Before the intervention, the median individual sensitivity, specificity, and accuracy of the eight radiology residents were 43% (range: 35–57%), 90% (range: 82–96%), and 81% (range: 76–84%), respectively. With the use of CADe, residents from group 1 had a significantly higher overall sensitivity (53% [n = 431/816] vs 43% [n = 349/816], p < 0.001), specificity (94% [i = 3206/3428] vs 90% [n = 3127/3477], p < 0.001), and accuracy (86% [n = 3637/4244] vs 81% [n = 3476/4293], p < 0.001), compared to the control group. After the intervention, there were no significant differences between group 1 and group 2 regarding the overall sensitivity (44% [n = 309/696] vs 46% [n = 317/696], p = 0.666), specificity (90% [n = 2294/2541] vs 90% [n = 2285/2542], p = 0.642), or accuracy (80% [n = 2603/3237] vs 80% [n = 2602/3238], p = 0.955).

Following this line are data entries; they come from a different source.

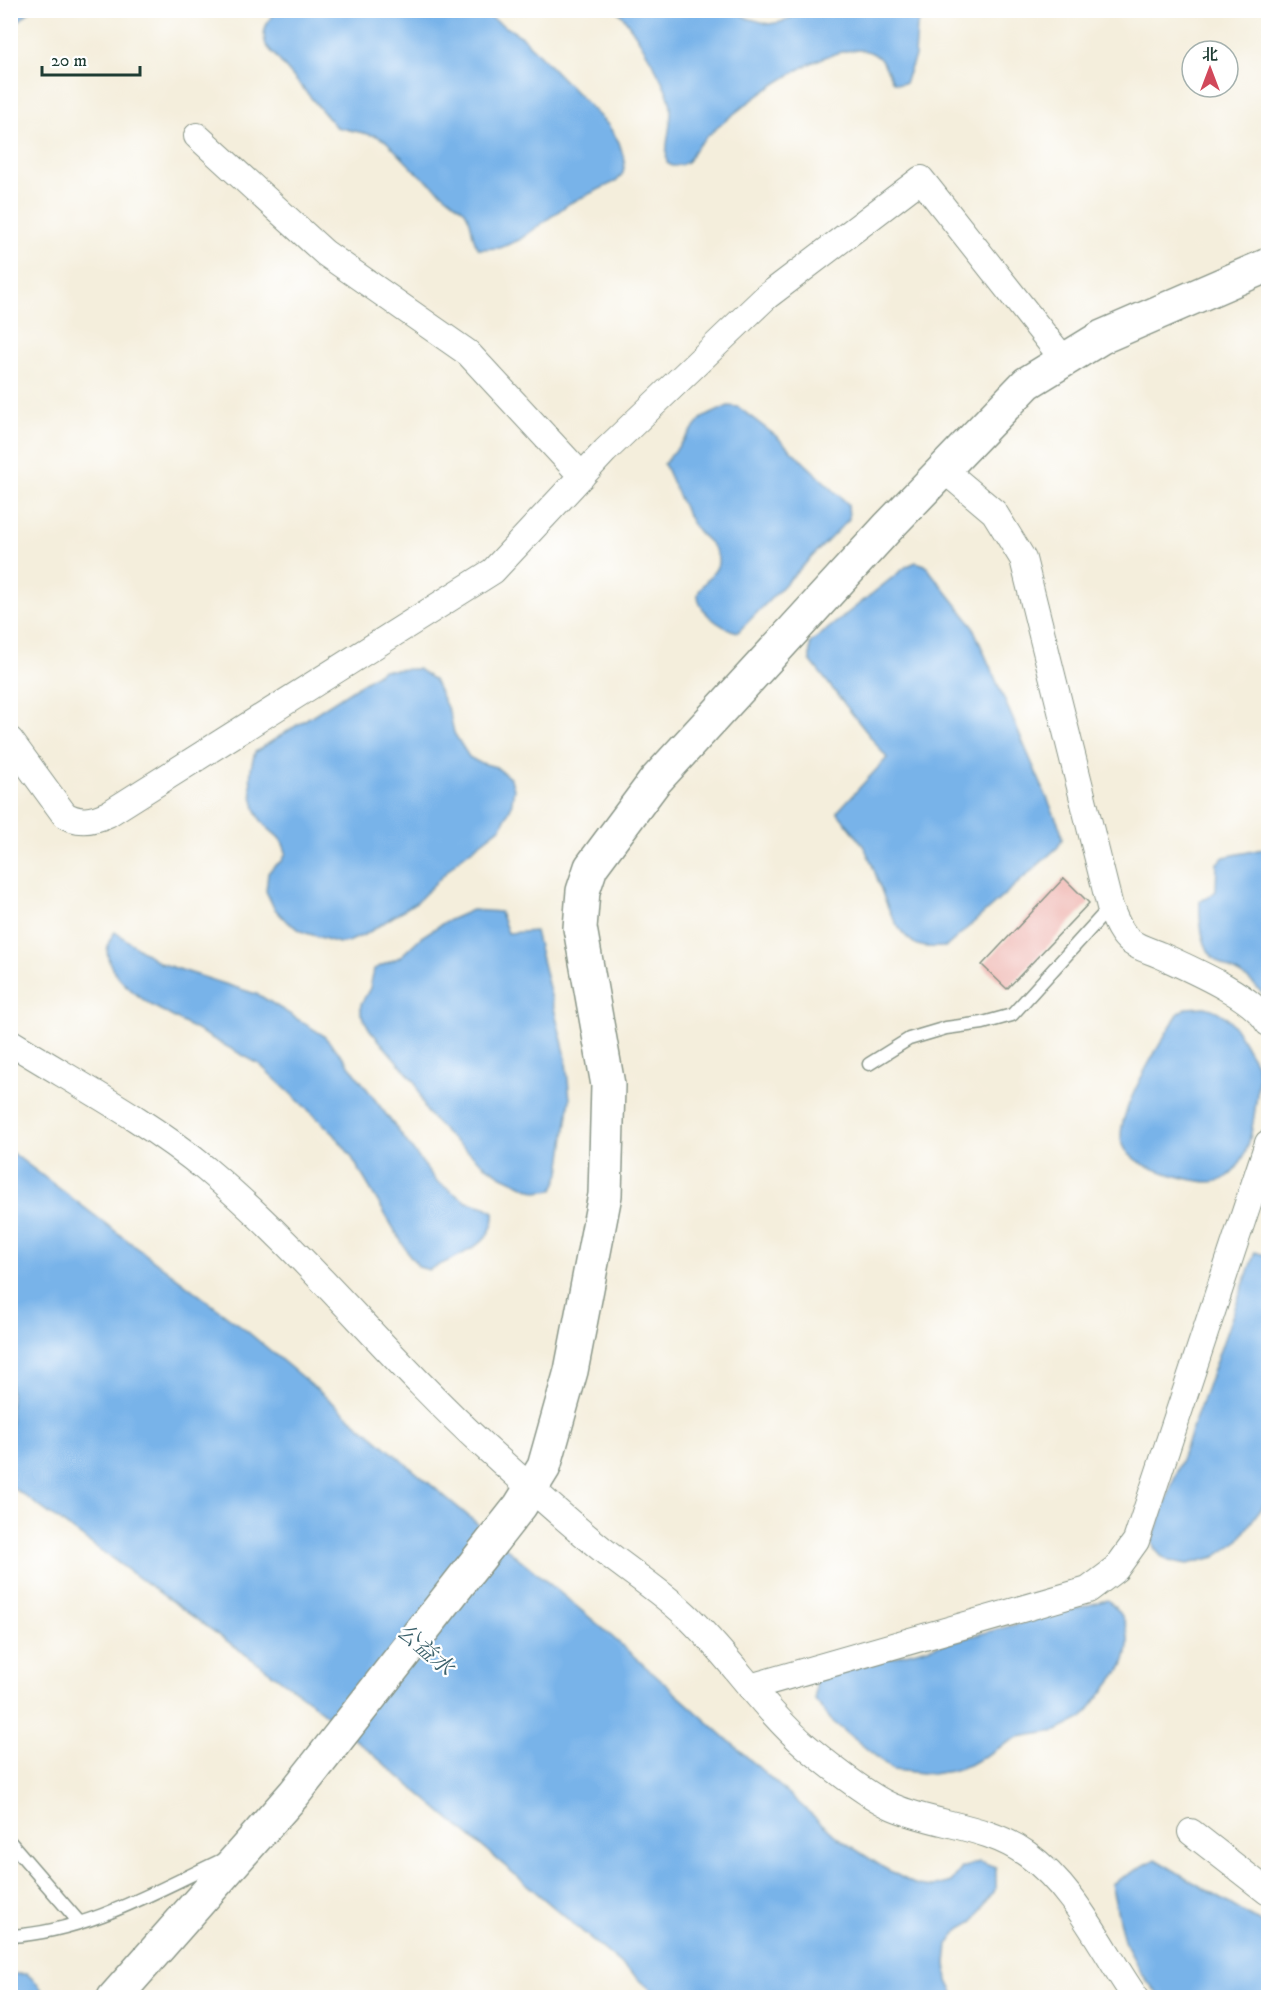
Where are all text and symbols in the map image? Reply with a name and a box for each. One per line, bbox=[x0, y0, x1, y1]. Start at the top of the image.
scale bar bbox=[42, 39, 140, 77]
north arrow bbox=[1180, 39, 1240, 99]
text: 北 bbox=[1202, 45, 1218, 65]
text: 20 m bbox=[51, 50, 87, 72]
water label: 公益水 bbox=[391, 1618, 460, 1683]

Although it improves radiology residents’ performances for interpreting CXRs, a CADe system alone did not appear to be an effective learning tool and should not replace teaching.
Clinical relevance statement
Although the use of artificial intelligence improves radiology residents’ performance in chest X-rays interpretation, artificial intelligence cannot be used alone as a learning tool and should not replace dedicated teaching.
• With CADe as a second reader, residents had a significantly higher sensitivity (53% vs 43%, p < 0.001), specificity (94% vs 90%, p < 0.001), and accuracy (86% vs 81%, p < 0.001), compared to residents without CADe.
• After removing access to the CADe system, residents’ sensitivity (44% vs 46%, p = 0.666), specificity (90% vs 90%, p = 0.642), and accuracy (80% vs 80%, p = 0.955) returned to that of the level for the group without CADe.